With Gen Z not far behind, Millennials can transform the investing landscape
  • Millennials, now living through their second recession, believe in building back better — not ’bootstraps’
  • Millennials want their investments to align with their values
  • Gen Z is taking a more explicitly activist approach with their money, so calls for change will only intensify

Experts have long worried the 2008-2009 financial crisis kneecapped the earnings potential of millennials, the moniker for the 73 million Americans born between 1981 and 1996. Many of those millennials (myself included) entered the job market just as the economy was cratering. Job offers were suddenly rescinded, hiring was frozen across a range of industries, and even when a paycheck came, it was often for far less than what was required to both support yourself and pay back the mountain of student loan debt you most likely had.

Ten years later, millennials are older, wiser, and translating the financial hangover from the recession into ultra-conservative financial practices. Those worries were well-founded. One 2019 study found that 43% of millennials have never made an investment. Because of this, millennials are also more primed than older generations to see just how broken the current system is — and not just because of the coronavirus pandemic. 

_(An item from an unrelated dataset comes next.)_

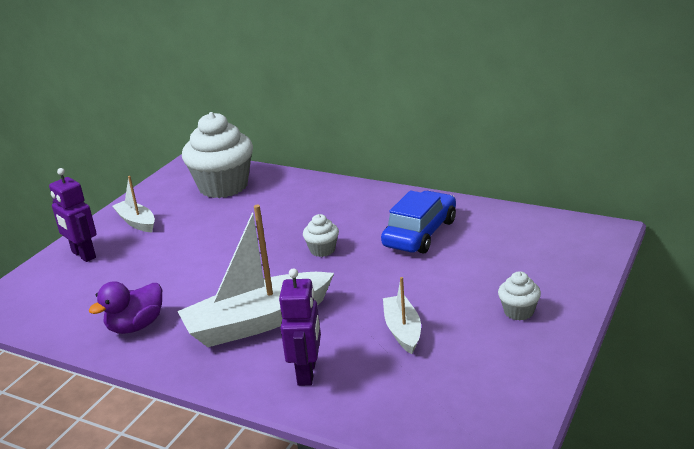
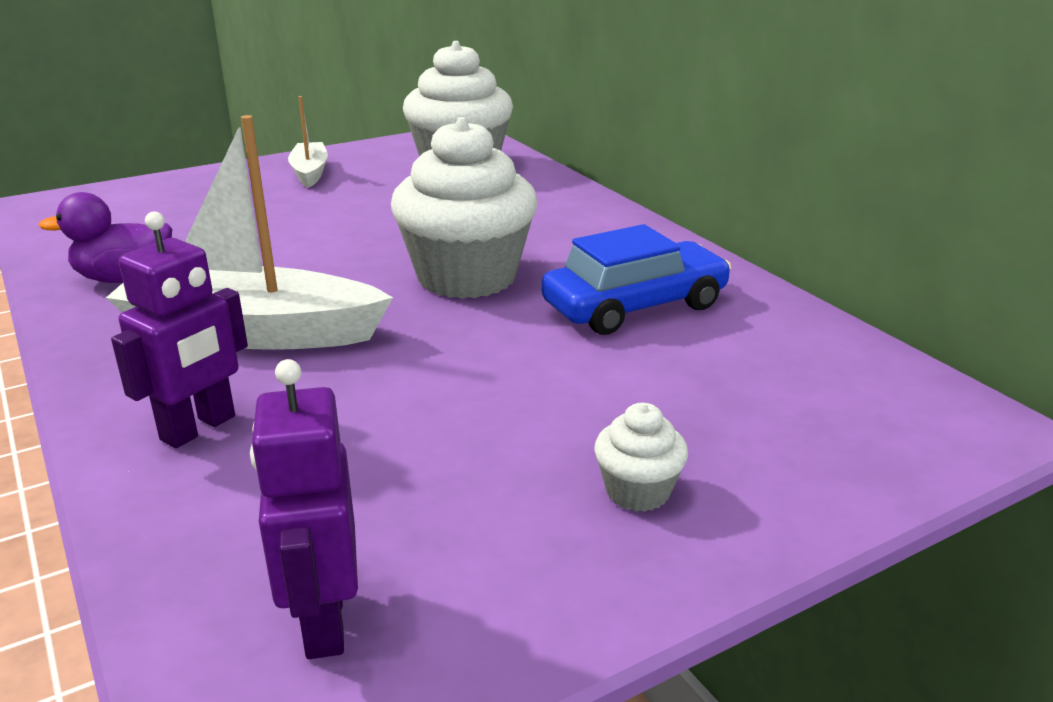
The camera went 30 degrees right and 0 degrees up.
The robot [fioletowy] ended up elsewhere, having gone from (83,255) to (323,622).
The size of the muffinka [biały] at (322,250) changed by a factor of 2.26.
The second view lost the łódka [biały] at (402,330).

“So often there’s such a toxic narrative of ‘I can do it, you can do it, anyone anywhere for any reason can bootstrap their way up’ as opposed to acknowledging that systemic issues make it so that’s not always the case,” said personal finance expert Erin Lowry, in an interview with Karma. 

Lowry published Broke Millennial: Stop Scraping by and Get Your Financial Life Together in 2017, and last year published the follow-up Broke Millennial Takes On Investing. Her third book in the Broke Millennial series is slated for publication in December 2020. 

The “bootstraps” message rings even more hollow in 2020 than it did in 2010. The pandemic and the Black Lives Matter protests make it increasingly clear that, to quote millennial podcaster Aminatou Sow, “the scam is structural.” What financial power millennials do have is, increasingly, being used to push for changes. 

“[When you invest] you own a small piece of that company — it might be a very very very small piece — but you still have a voice, and it’s important to make that voice heard,” said Lowry.  For investors in mutual funds or ETF indices, that means engaging with the brokerage — including, notes Lowry, demanding impact investing options if none currently exists. 

“That puts a lot of the burden on you, the individual, but unfortunately that’s just the case — there isn’t really a one-stop-shop for all of this information,” she said. However, given the diversity among individual deal-breakers, that’s not necessarily a bad thing: “We all have very different feelings about what we want to support, what our thresholds are about what we will and won’t support.”

Normalizing those questions is something millennials can do as Generation Z enters their adult lives. Lowry, like other observers, is excited about the activist sensibility that twentysomethings are bringing to their personal finances. “There will be more of an alignment with both if and how they invest their money and how they spend their money and the companies they’re willing to support,” she said, noting that these questions regularly come up in her coaching work with Gen Z. In June, Candide Group’s Jasmine Rashid, a member of Gen Z, published The Financial Activist Playbook for Supporting Black Lives, a how-to guide that builds on the principles of financial empowerment that millennials like Lowry have been seeding over the last decade.

“Both investing and general purchasing power — that really does all matter,” Lowry said. “It’s a way that you can also engage in activism, and especially in a way that can be very meaningful and impactful, but not one that we always think of.”